Beda dengan tujuan akademis yang pasti dimiliki oleh semua mahasiswa, kecakapan dan ketrampilan hidup (pendidikan non akademis) sering kali terlupa. Pendidikan non akademis menyangkut bagaimana cara kita bertutur kata juga berkaitan dengan seberapa luas jejaring yang kita punya. Itu semua menjadi sangat penting ketika kita harus terjun ke masyarakat, mencari kerja atau mengurus banyak hal yang berhadapan langsung dengan publik. Kita gak bisa hanya mengandalkan Ilmunya guyton,sheerword dan sebagainya. Kita juga gak jamin kalo kita bisa punya jejaring yang luas hanya dengan mengandalkan cara bergaul kita sekarang. Kayaknya hal itu sempit banget,padahal dunia itu luas banget. Kita gak dapet ketrampilan itu hanya dari bangku kuliah. Banyak penelitian yang ngebuktiin bahwa IP adalah urutan ke-17 dari 20 hal yang menentukan kesuksesan seseorang (bukan berarti kita ga harus mikirin ip lho). Karena IP tetep penting,inget kan tuntutan orang tua yang awal dah kita omongin.Penentu kesuksesan terbesar adalah dari kecakapan dan ketrampilan hidup yang bisa kita dapet dari organisasi. Bukan bikin surat dan proposalnya, bukan so eksisnya tapi semua masalah yang ada di organisasi dan nuntut kita untuk berfikir ekstra yang membuat kita besar. Kita dituntut untuk bisa membagi waktu, dianjurkan untuk berpikir diluar pemikiran kita yang luar biasa dan kita dibasakan untuk menghadapi orang banyak dari berbagi kalangan.Inilah yang sebenarnya bisa dijadikan batu loncatan bagi kita semua.
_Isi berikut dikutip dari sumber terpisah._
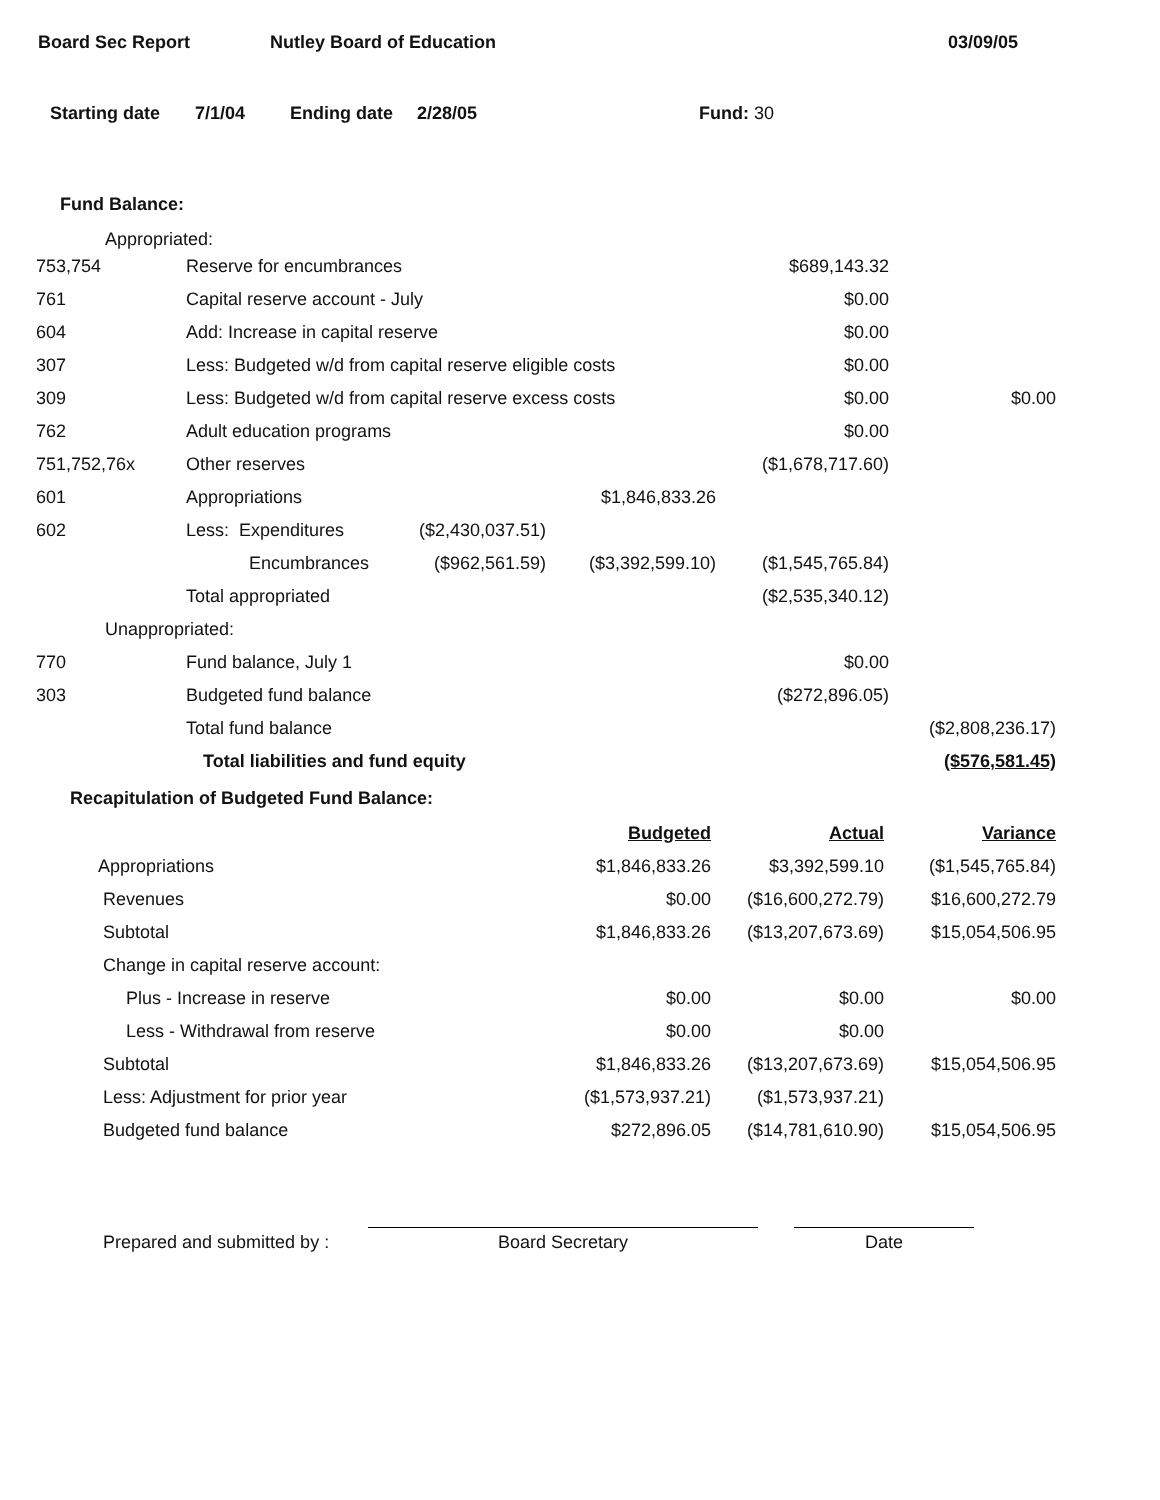Board Sec Report Nutley Board of Education 03/09/05
Starting date 7/1/04 Ending date 2/28/05 Fund: 30
Fund Balance:
Appropriated:
| 753,754 | Reserve for encumbrances | | | $689,143.32 | |
| 761 | Capital reserve account - July | | | $0.00 | |
| 604 | Add: Increase in capital reserve | | | $0.00 | |
| 307 | Less: Budgeted w/d from capital reserve eligible costs | | | $0.00 | |
| 309 | Less: Budgeted w/d from capital reserve excess costs | | | $0.00 | $0.00 |
| 762 | Adult education programs | | | $0.00 | |
| 751,752,76x | Other reserves | | | ($1,678,717.60) | |
| 601 | Appropriations | | $1,846,833.26 | | |
| 602 | Less: Expenditures | ($2,430,037.51) | | | |
| | Encumbrances | ($962,561.59) | ($3,392,599.10) | ($1,545,765.84) | |
| | Total appropriated | | | ($2,535,340.12) | |
| Unappropriated: | | | | | |
| 770 | Fund balance, July 1 | | | $0.00 | |
| 303 | Budgeted fund balance | | | ($272,896.05) | |
| | Total fund balance | | | | ($2,808,236.17) |
| | Total liabilities and fund equity | | | | ($576,581.45) |
Recapitulation of Budgeted Fund Balance:
| | Budgeted | Actual | Variance |
| Appropriations | $1,846,833.26 | $3,392,599.10 | ($1,545,765.84) |
| Revenues | $0.00 | ($16,600,272.79) | $16,600,272.79 |
| Subtotal | $1,846,833.26 | ($13,207,673.69) | $15,054,506.95 |
| Change in capital reserve account: | | | |
| Plus - Increase in reserve | $0.00 | $0.00 | $0.00 |
| Less - Withdrawal from reserve | $0.00 | $0.00 | |
| Subtotal | $1,846,833.26 | ($13,207,673.69) | $15,054,506.95 |
| Less: Adjustment for prior year | ($1,573,937.21) | ($1,573,937.21) | |
| Budgeted fund balance | $272,896.05 | ($14,781,610.90) | $15,054,506.95 |
Prepared and submitted by :
Board Secretary
Date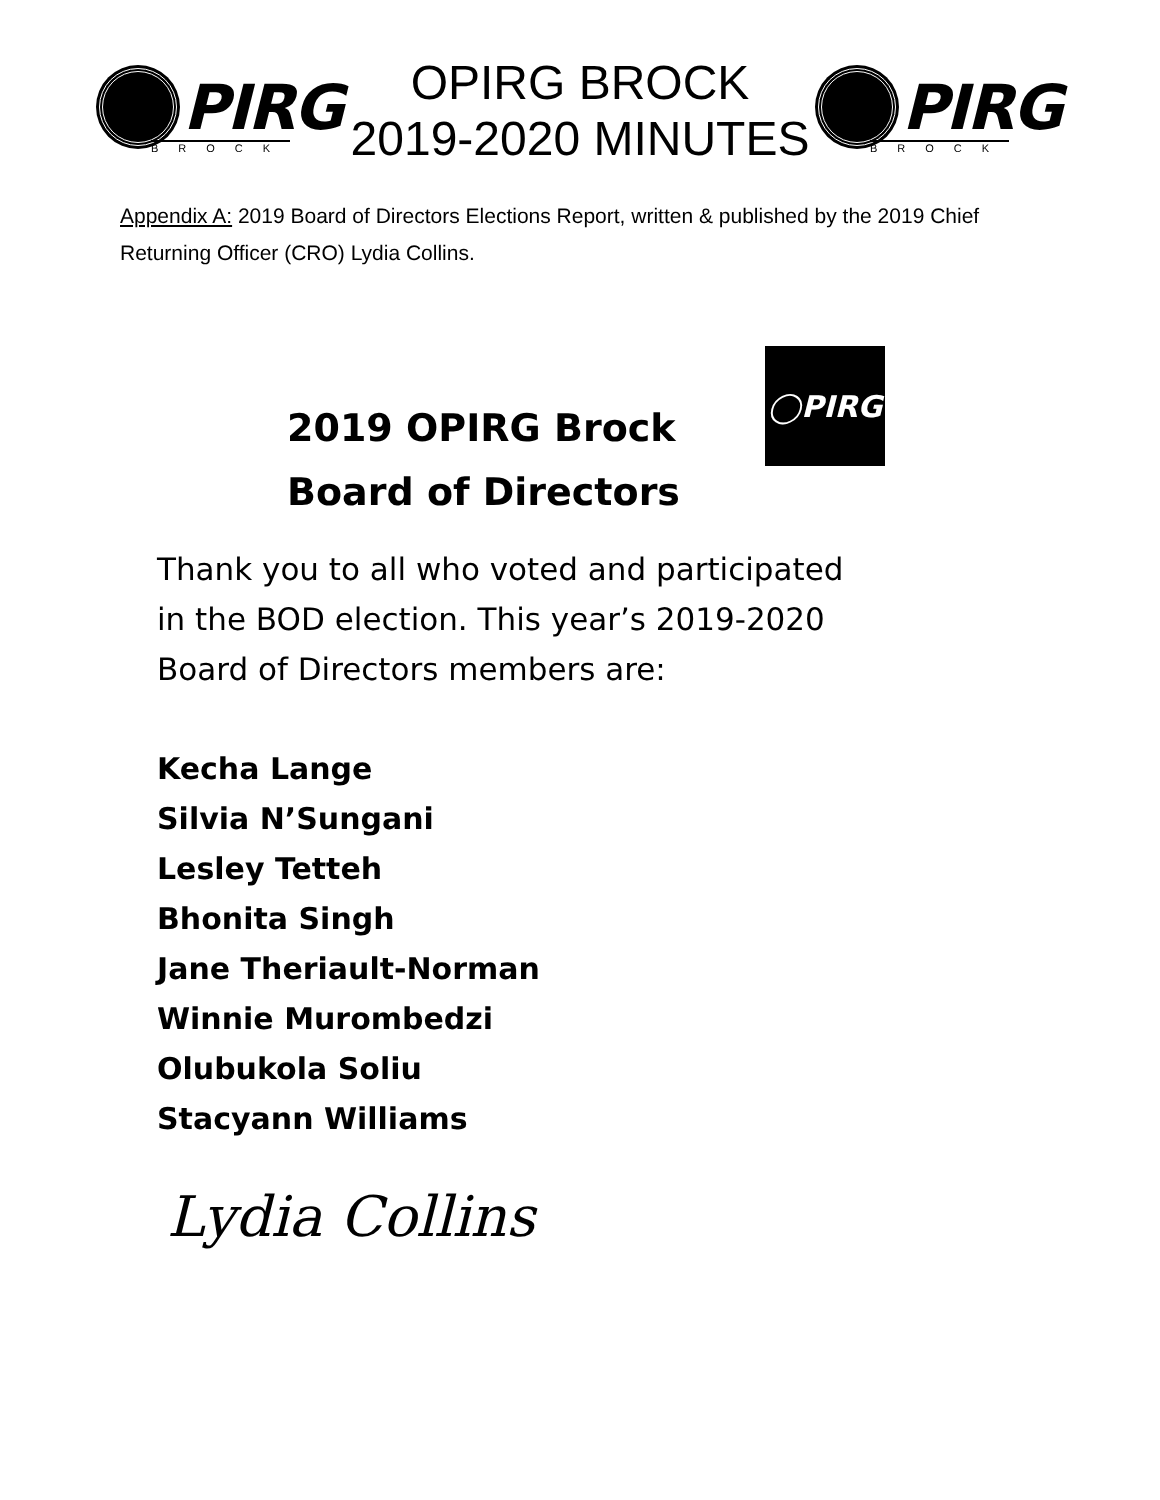PIRG
BROCK
OPIRG BROCK
2019-2020 MINUTES
PIRG
BROCK
Appendix A: 2019 Board of Directors Elections Report, written & published by the 2019 Chief Returning Officer (CRO) Lydia Collins.
2019 OPIRG Brock
Board of Directors
◯PIRG
Thank you to all who voted and participated
in the BOD election. This year’s 2019-2020
Board of Directors members are:
Kecha Lange
Silvia N’Sungani
Lesley Tetteh
Bhonita Singh
Jane Theriault-Norman
Winnie Murombedzi
Olubukola Soliu
Stacyann Williams
Lydia Collins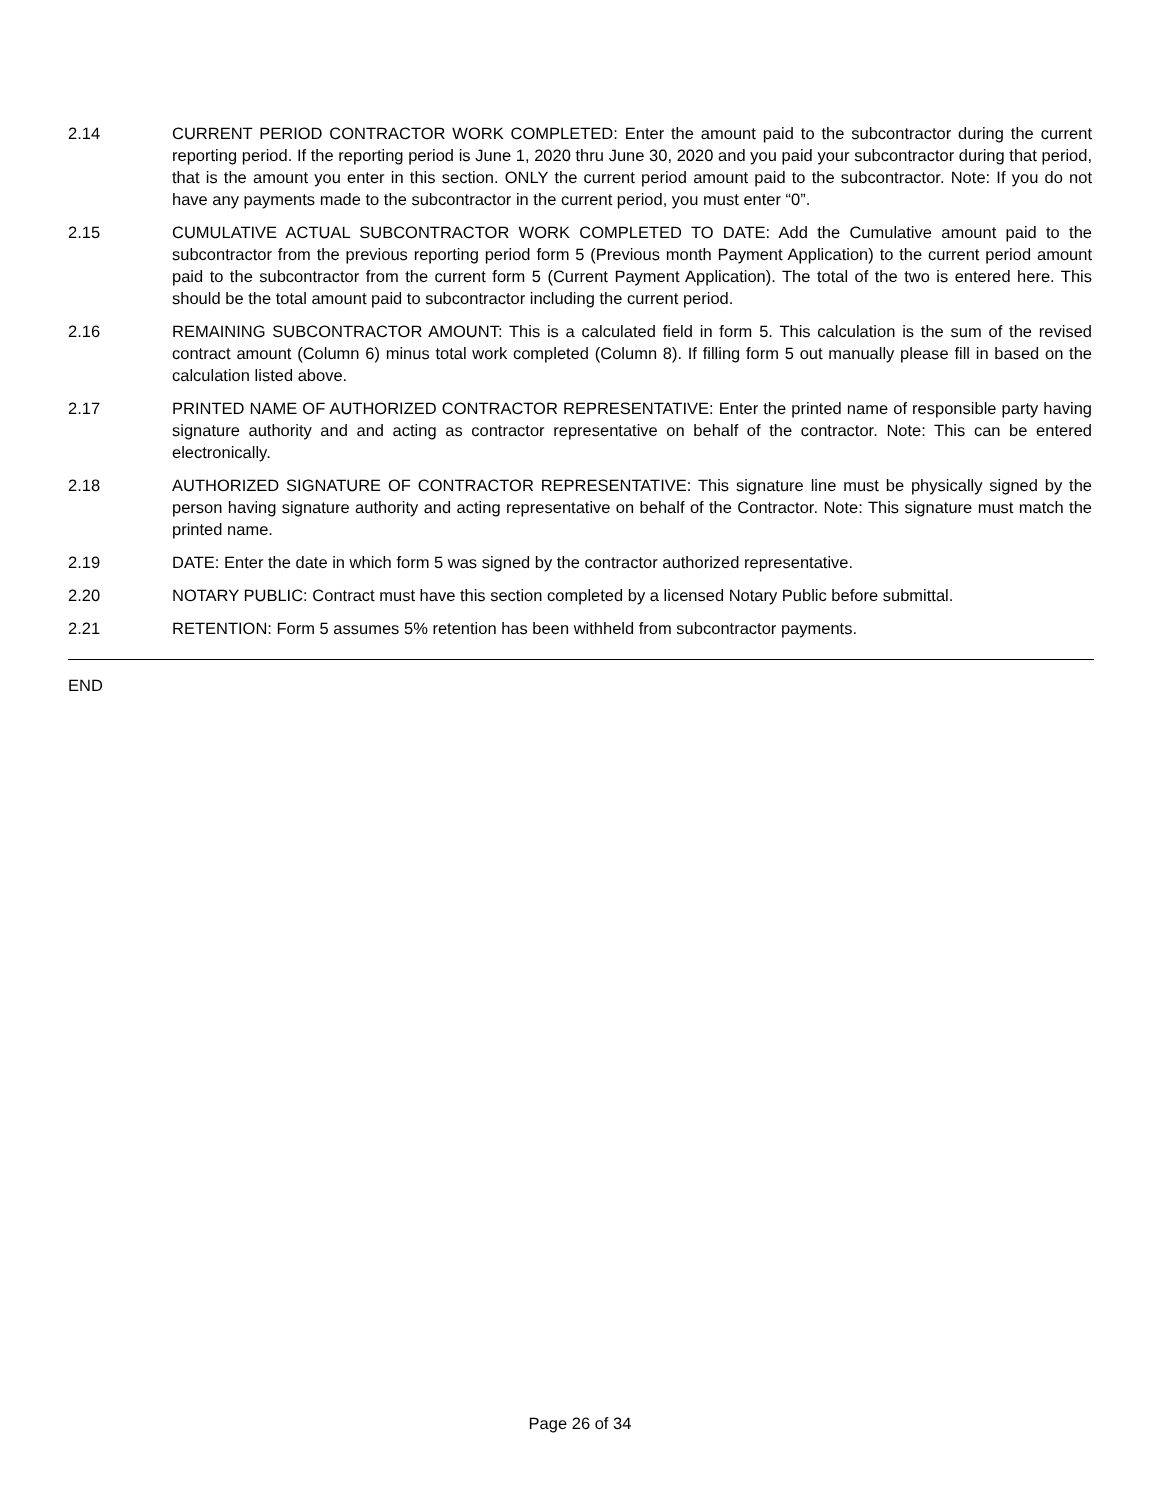2.14 CURRENT PERIOD CONTRACTOR WORK COMPLETED: Enter the amount paid to the subcontractor during the current reporting period. If the reporting period is June 1, 2020 thru June 30, 2020 and you paid your subcontractor during that period, that is the amount you enter in this section. ONLY the current period amount paid to the subcontractor. Note: If you do not have any payments made to the subcontractor in the current period, you must enter “0”.
2.15 CUMULATIVE ACTUAL SUBCONTRACTOR WORK COMPLETED TO DATE: Add the Cumulative amount paid to the subcontractor from the previous reporting period form 5 (Previous month Payment Application) to the current period amount paid to the subcontractor from the current form 5 (Current Payment Application). The total of the two is entered here. This should be the total amount paid to subcontractor including the current period.
2.16 REMAINING SUBCONTRACTOR AMOUNT: This is a calculated field in form 5. This calculation is the sum of the revised contract amount (Column 6) minus total work completed (Column 8). If filling form 5 out manually please fill in based on the calculation listed above.
2.17 PRINTED NAME OF AUTHORIZED CONTRACTOR REPRESENTATIVE: Enter the printed name of responsible party having signature authority and and acting as contractor representative on behalf of the contractor. Note: This can be entered electronically.
2.18 AUTHORIZED SIGNATURE OF CONTRACTOR REPRESENTATIVE: This signature line must be physically signed by the person having signature authority and acting representative on behalf of the Contractor. Note: This signature must match the printed name.
2.19 DATE: Enter the date in which form 5 was signed by the contractor authorized representative.
2.20 NOTARY PUBLIC: Contract must have this section completed by a licensed Notary Public before submittal.
2.21 RETENTION: Form 5 assumes 5% retention has been withheld from subcontractor payments.
END
Page 26 of 34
IP dan Organisasi gak selamanya bertolak belakang, yakin deh. Malah orang yang berorganisasi dan tetep gak melalaikan kewajibanya di dunia akademik termasuk orang hebat yang bisa mengembangkan kemampuan otak kanan dan otak kiri mereka.Kalo ga percaya liat deh di sekeliling kalian, banyak koq orang-orang besar besar didunia akademik dengan background organisasi. Maka jadi akademisi yang berorganisasi sama sekali gak nyeremi kawan. Jangan jadi mahasiswa standar yang gak punya ketrampilan dan kemampuan apa-apa. Organisasi Cuma satu dari banyak pilihan. Intinya adalah bagaimana kita bisa mengembangkan diri dan melebarkan sayap dengan leluasa lalu terbanglah melihat dunia dan mencapai semua mimpi-mimpi kita. Kebanggaan orang tua menanti kita di depan sana. Yakin Usaha Sampai!